▶ [Tasks for this exercise]:
1) In the article on Iran's oil shipments, what was the low point of Iran's exports in September?
2) From the article on Iran's oil shipments, return verbatim the passage that opens with the words containing "The sources said" and closes with "the Iranian currency.".

▶ [Selected passage]:
Business | Oil & Gas

Chinese demand boosts Iran oil shipments

Iran shipped more than 1.4 million bpd of crude oil in December

  • Reuters
  • Published: 15:57 January 31, 2013
  • Gulf News

London: Iran crude oil exports leap to their highest levels since EU sanctions took effect last July, analysts and shipping sources said, as strong Chinese demand and tanker fleet expansion helped the OPEC member dodge sanctions.

Exports rose to around 1.4 million barrels per day (bpd) in December, according to two industry sources and shipping and customs data compiled by Reuters on a country-by-country basis and corroborated by other sources and consultants.

The sources said they expected exports to dip in January from the December peak ahead of new US sanctions.

Western sanctions aimed at curbing Iran’s disputed nuclear programme halved Iran’s oil exports in 2012 from 2.2 million bpd in late 2011, leading to billions of dollars in lost revenue and a plunge in the Iranian currency.

But continuous robust demand from top buyer China and others such as India and Japan, as well as the purchase of new tankers, allowed the Islamic Republic to unexpectedly boost exports late last year.

Salar Moradi, oil market analyst at oil and gas consultancy FGE, estimated that Iran shipped more than 1.4 million bpd of crude oil in December and forecast that exports would remain between 1.1 million and 1.3 million bpd in the first quarter of 2013.

This represents an increase from a low point of less than 900,000 bpd in September and suggests monthly revenues worth approximately $4.7 billion based on December Brent prices.

▶ [Supplied information]:

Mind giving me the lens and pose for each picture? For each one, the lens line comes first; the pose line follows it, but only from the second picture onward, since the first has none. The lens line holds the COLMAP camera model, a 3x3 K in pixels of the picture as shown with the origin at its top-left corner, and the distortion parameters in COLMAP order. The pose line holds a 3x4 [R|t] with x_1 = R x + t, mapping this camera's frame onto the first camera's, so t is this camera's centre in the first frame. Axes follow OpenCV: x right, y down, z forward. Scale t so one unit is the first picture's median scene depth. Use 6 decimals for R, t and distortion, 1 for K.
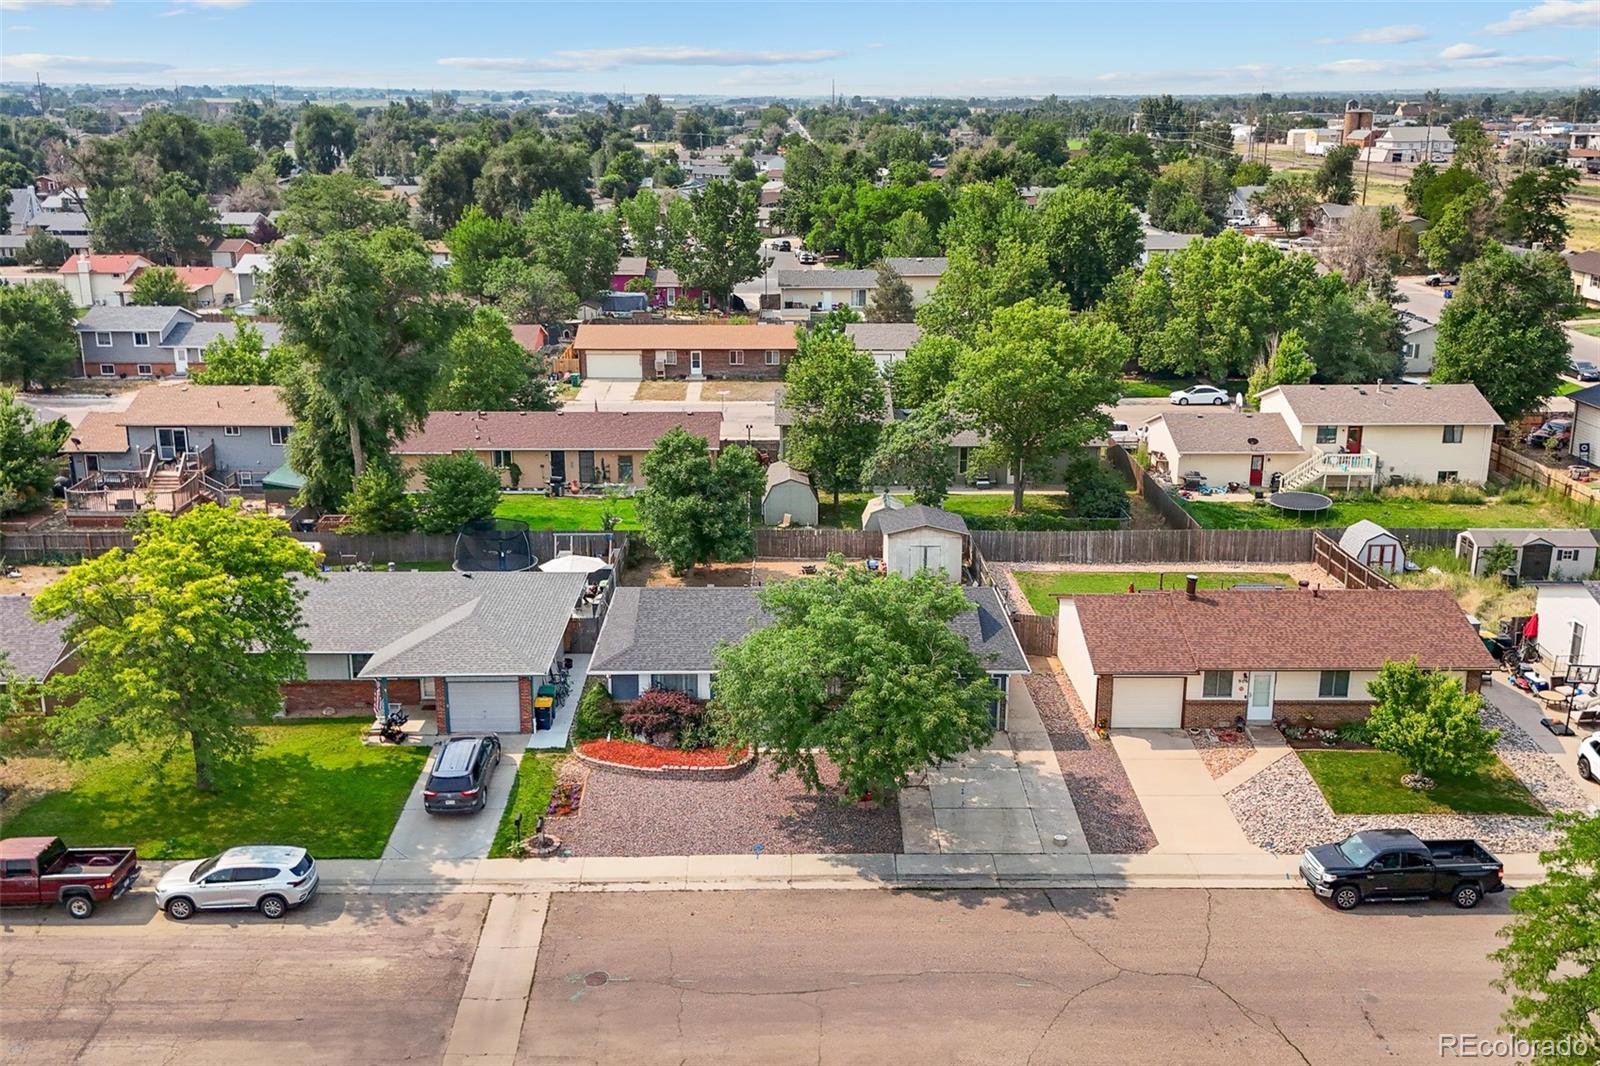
lens RADIAL K [[1442.8, 0, 772.0], [0, 1442.8, 533.4], [0, 0, 1]] dist [0.031438, -0.001591]
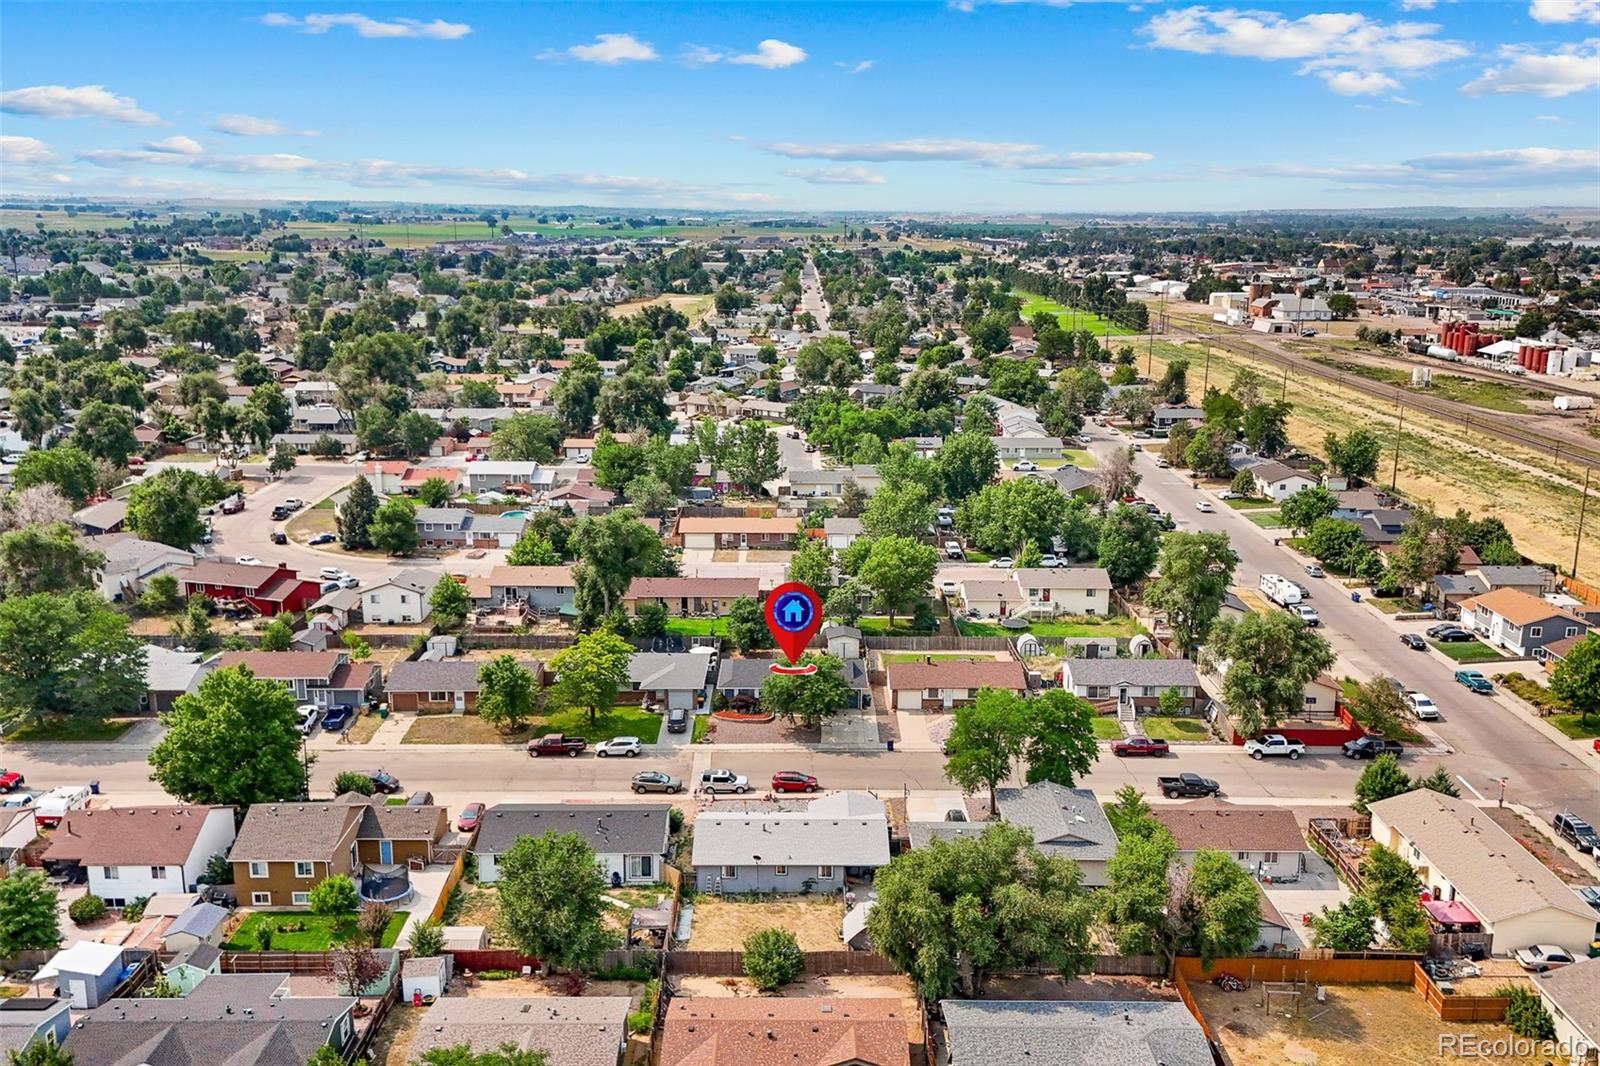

▶ [Outputs by task]:
1) Less than 900,000 bpd.

2)
The sources said they expected exports to dip in January from the December peak ahead of new US sanctions.

Western sanctions aimed at curbing Iran’s disputed nuclear programme halved Iran’s oil exports in 2012 from 2.2 million bpd in late 2011, leading to billions of dollars in lost revenue and a plunge in the Iranian currency.